Track while scan
The track while scan (TWS) is a mode of radar operation in which the radar allocates part of its power to tracking the target or targets while part of its power is allocated to scanning, unlike the straight tracking mode, when the radar directs all its power to tracking the acquired targets. In the TWS mode the radar has a possibility to acquire additional targets as well as providing an overall view of the airspace and helping maintain better situational awareness.
Early airborne radar systems generally operated purely as tracking systems, with a dedicated radar operator manually "tuning" the system to locate targets in a relatively narrow field-of-view in front of the aircraft. The searching area could be moved using a variety of methods, typically phase-shifting or lobe switching on lower frequency systems that required large antennas, or by moving the radar dish on microwave frequency radars. Engagements would start with ground controllers guiding the aircraft into the general area of the target via voice commands to the pilot, and once the aircraft got into range its own radar would pick up the target for the final approach when the radar operator would provide voice commands to the pilot. There was no real distinction between seeking out a target and tracking it.
Ground-based radars like the SCR-584 automated this process early in their evolution. In search mode the SCR-584 rotated its antenna through 360 degrees and any returns were plotted on a plan position indicator (PPI). This gave the operators an indication of any targets within its ~25 mile detection range and their direction relative to the radar van. When one of the returns was considered interesting, the radar was flipped to tracking mode and "locked-on". From then on it would automatically keep its antenna pointed at the target, feeding out accurate direction, altitude and range information on a B-Scope display. Operator workload was greatly reduced.
Advances in electronics meant it was only a matter of time before automated radars like the SCR-584 could be reduced in size and weight enough to fit into an aircraft. These started appearing in the late 1950s and remained common until the 1980s.
The introduction of semi-active radar homing missiles made the lock-on concept especially important. These missiles use the launching aircraft's own radar to "paint" the target with a radar signal, the missile listens for the signal being reflected off the target to home in on. This requires the radar to be locked on in order to provide a steady guidance signal. The drawback is that once the radar is set to tracking a single target, the operator loses information about any other targets. This is the problem that track while scan is meant to address.

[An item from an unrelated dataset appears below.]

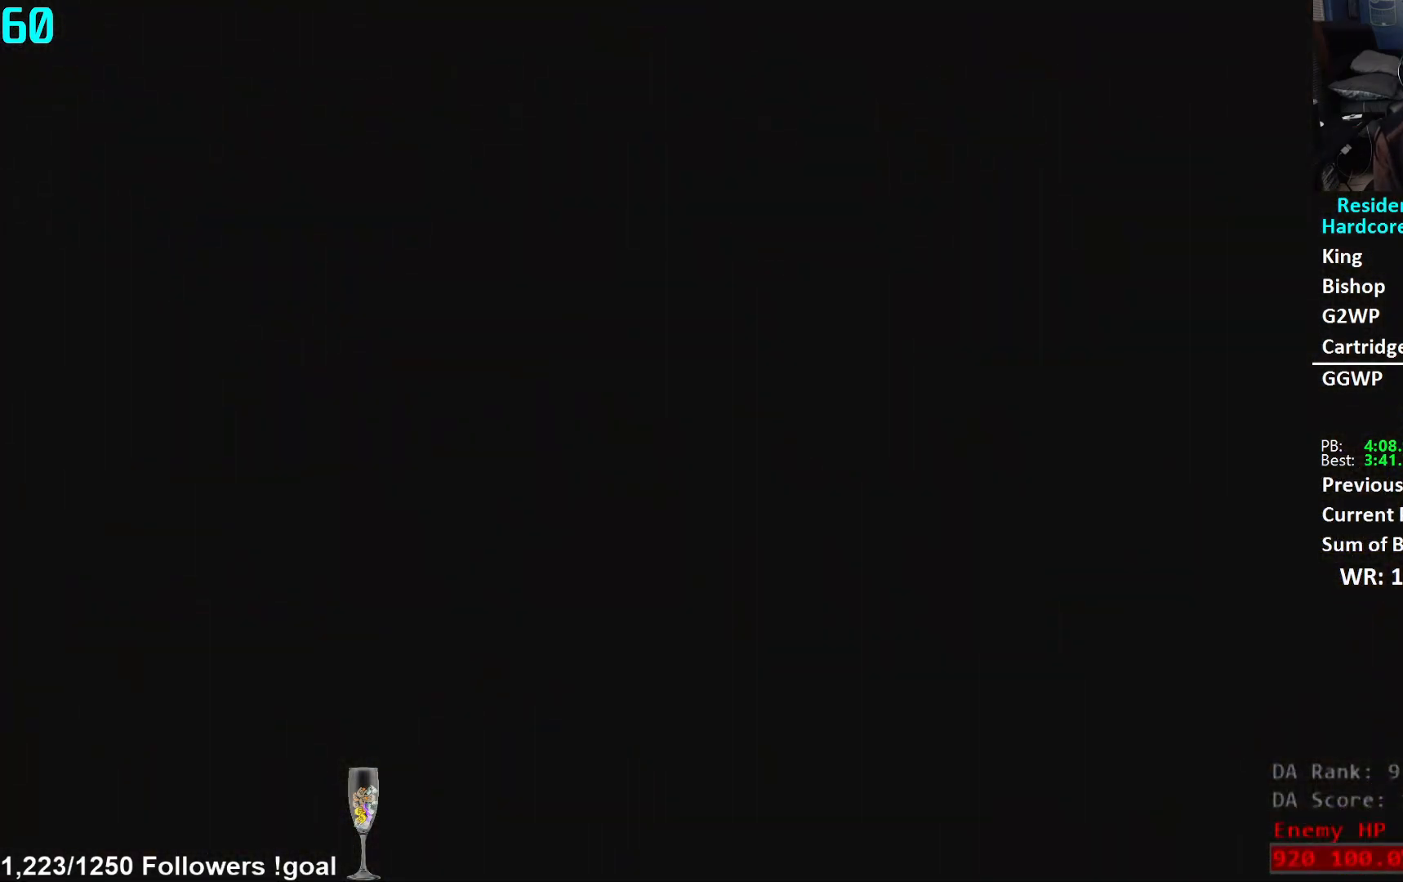
{"buttons": [], "left_stick": "up", "right_stick": "center", "events": [[33, "L3", "up"], [83, "L3", "down"], [183, "L3", "up"], [250, "L3", "down"], [317, "L3", "up"], [383, "L3", "down"], [484, "L3", "up"]]}
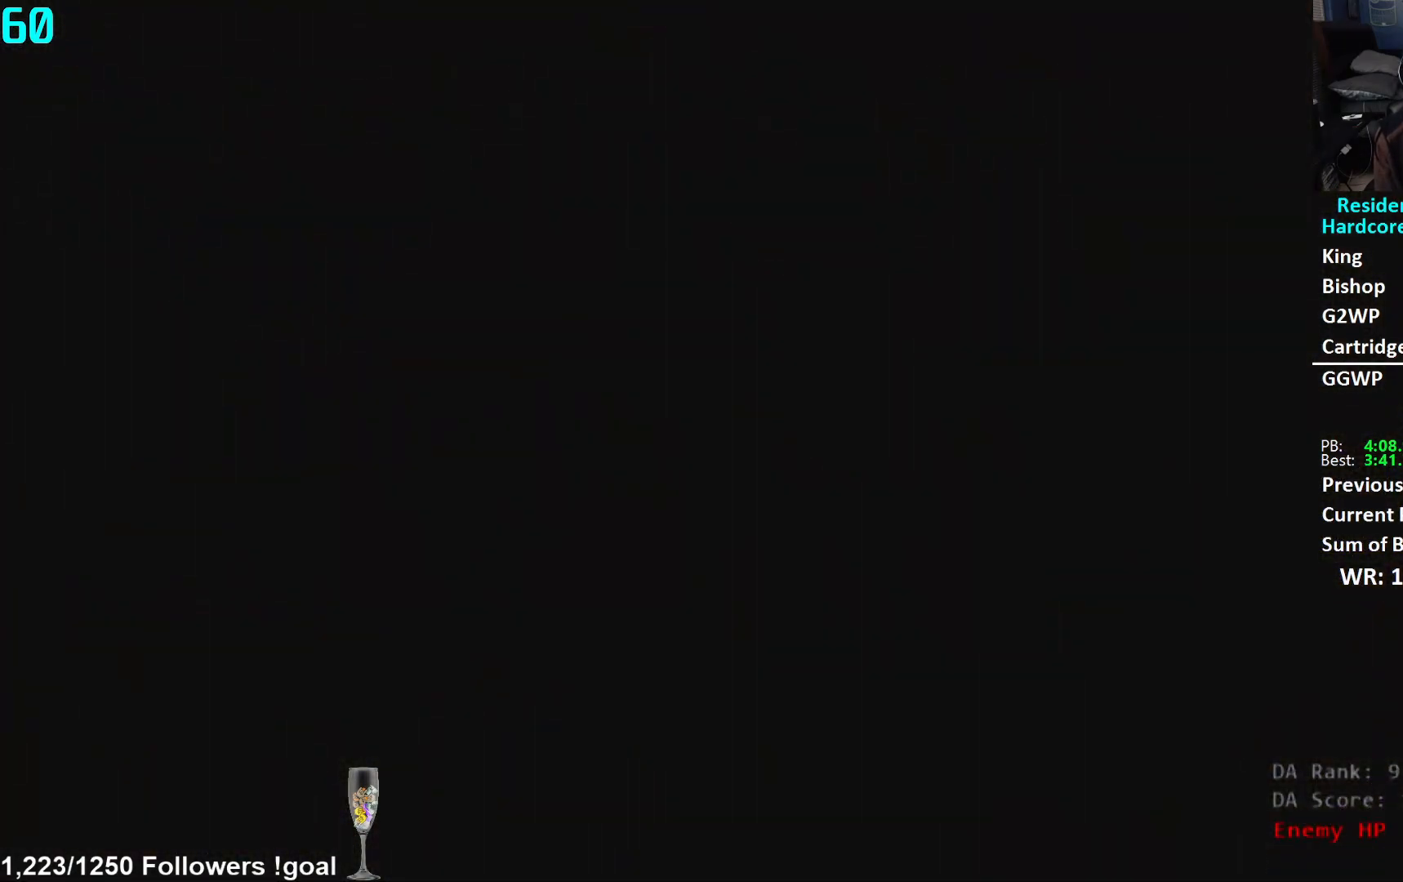
{"buttons": [], "left_stick": "up", "right_stick": "center", "events": [[67, "L3", "down"], [167, "L3", "up"], [217, "L3", "down"], [334, "L3", "up"], [384, "L3", "down"], [484, "L3", "up"]]}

In traditional radar systems, the display is purely electrical; signals from the radar dish are amplified and sent directly to an oscilloscope for display. There is a one-to-one correspondence between "blips" on the display and a radio signal being received from the antenna. When the antenna is not pointed in a particular direction, the signal from any targets in that direction simply disappear. To improve the operator's ability to read the display, the oscilloscopes typically used a slowly fading phosphor as a crude form of "memory".
Track while scan
Track while scan radars became possible with the introduction of two new technologies: phased-array radars and computer memory devices. Phased-array antennas became practical with the introduction of tunable high-power coherent radio frequency oscillators in the 1960s. By shifting the phase slightly between a series of antennas, the resulting additive signal can be steered and focused electronically. Much more important to the development of TWS was the development of digital computers and their associated memories, which allowed the radar data to be remembered from scan to scan.
TWS radars disconnect the display from the antenna, sending the signals to a computer instead of the display. The computer interprets the signal and develops a "track file" for anything that would have normally caused a blip. The next time the radar returns to that area, any returns are correlated with the original recording, and the track file is updated or discarded as appropriate. A second system continuously reads the data in the track files from memory, and displays this on the radar as a series of annotated icons. Unlike the straight tracking mode, TWS radars have to solve an additional problem of recognizing whether each target discrimination/detection defines a new target or belongs to already tracked targets.
With the location of targets known even when the radar antenna is not pointed at them, TWS radars can return to the same area of sky on their next scan and beam additional energy toward the target. So in spite of the radar not constantly painting the target as it would in a traditional lock-on, enough energy is sent in that direction to allow a missile to track. A phased array antenna helps here, by allowing the signal to be focused on the target when the antenna is in that direction, without it having to be pointed directly at the target. This means that the target can be painted for a longer period of time, whenever the antenna is in the same general direction. Advanced phased array radars make this even easier, allowing a signal to be continually directed at the target.
The original tracking radar system was the Semi-Automatic Ground Environment (SAGE) system developed for the US Air Force. SAGE required enormous computers to develop and maintain tracks for up to dozens of aircraft. Early airborne TWS radar typically only tracked a single target while scanning. The original TWS airborne set was the Hughes Aircraft AN/ASG-18 of the XF-108 Rapier, which could track a single target. The Westinghouse AN/APQ-81 for the F6D Missileer was more advanced, tracking up to eight targets, but required its own operator.
It was not until the introduction of digital computers, and especially microprocessors, that TWS in airborne applications became practical. Development of TWS generally followed the development of the microprocessors that eventually powered them; the AN/AWG-9 of the F-14 Tomcat used an Intel 8080 and could track 24 targets.